- Task to carry out
The lines to copy are those holding the string "level" in the entries below.

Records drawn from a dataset
============================================================

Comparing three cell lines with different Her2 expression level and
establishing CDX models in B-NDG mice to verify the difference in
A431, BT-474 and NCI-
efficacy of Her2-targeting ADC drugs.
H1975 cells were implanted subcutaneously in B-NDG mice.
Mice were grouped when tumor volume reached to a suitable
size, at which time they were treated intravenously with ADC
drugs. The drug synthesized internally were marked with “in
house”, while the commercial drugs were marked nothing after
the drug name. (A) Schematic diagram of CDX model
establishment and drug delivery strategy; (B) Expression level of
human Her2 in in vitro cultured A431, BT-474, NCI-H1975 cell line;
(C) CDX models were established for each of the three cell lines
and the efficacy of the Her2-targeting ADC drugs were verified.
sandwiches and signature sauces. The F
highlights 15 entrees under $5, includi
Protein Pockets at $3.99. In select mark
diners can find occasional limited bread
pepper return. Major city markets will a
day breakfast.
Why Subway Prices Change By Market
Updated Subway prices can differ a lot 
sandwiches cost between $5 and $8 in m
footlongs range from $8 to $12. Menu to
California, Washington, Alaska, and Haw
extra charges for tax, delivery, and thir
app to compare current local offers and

============================================================

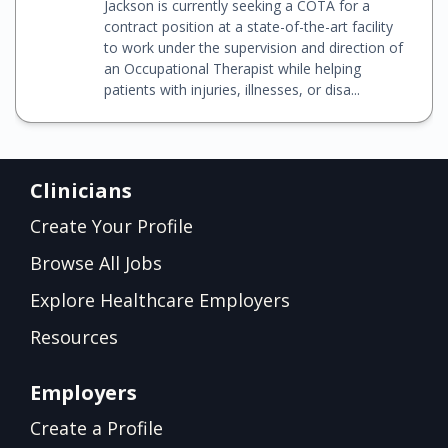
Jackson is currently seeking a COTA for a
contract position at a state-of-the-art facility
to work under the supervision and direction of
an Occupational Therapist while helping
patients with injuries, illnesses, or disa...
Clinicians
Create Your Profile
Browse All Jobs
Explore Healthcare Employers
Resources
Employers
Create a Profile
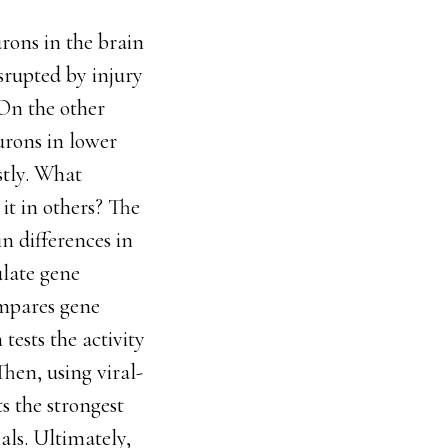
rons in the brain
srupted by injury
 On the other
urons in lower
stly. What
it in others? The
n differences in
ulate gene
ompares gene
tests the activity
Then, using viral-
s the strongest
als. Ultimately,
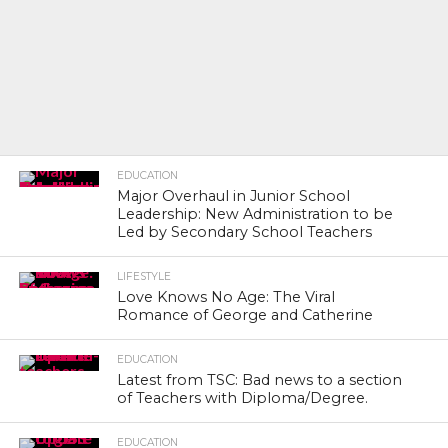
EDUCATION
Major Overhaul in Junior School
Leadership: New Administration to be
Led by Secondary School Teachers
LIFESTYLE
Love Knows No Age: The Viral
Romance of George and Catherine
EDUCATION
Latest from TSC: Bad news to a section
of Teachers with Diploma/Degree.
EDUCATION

============================================================

- Result
Comparing three cell lines with different Her2 expression level and
establishment and drug delivery strategy; (B) Expression level of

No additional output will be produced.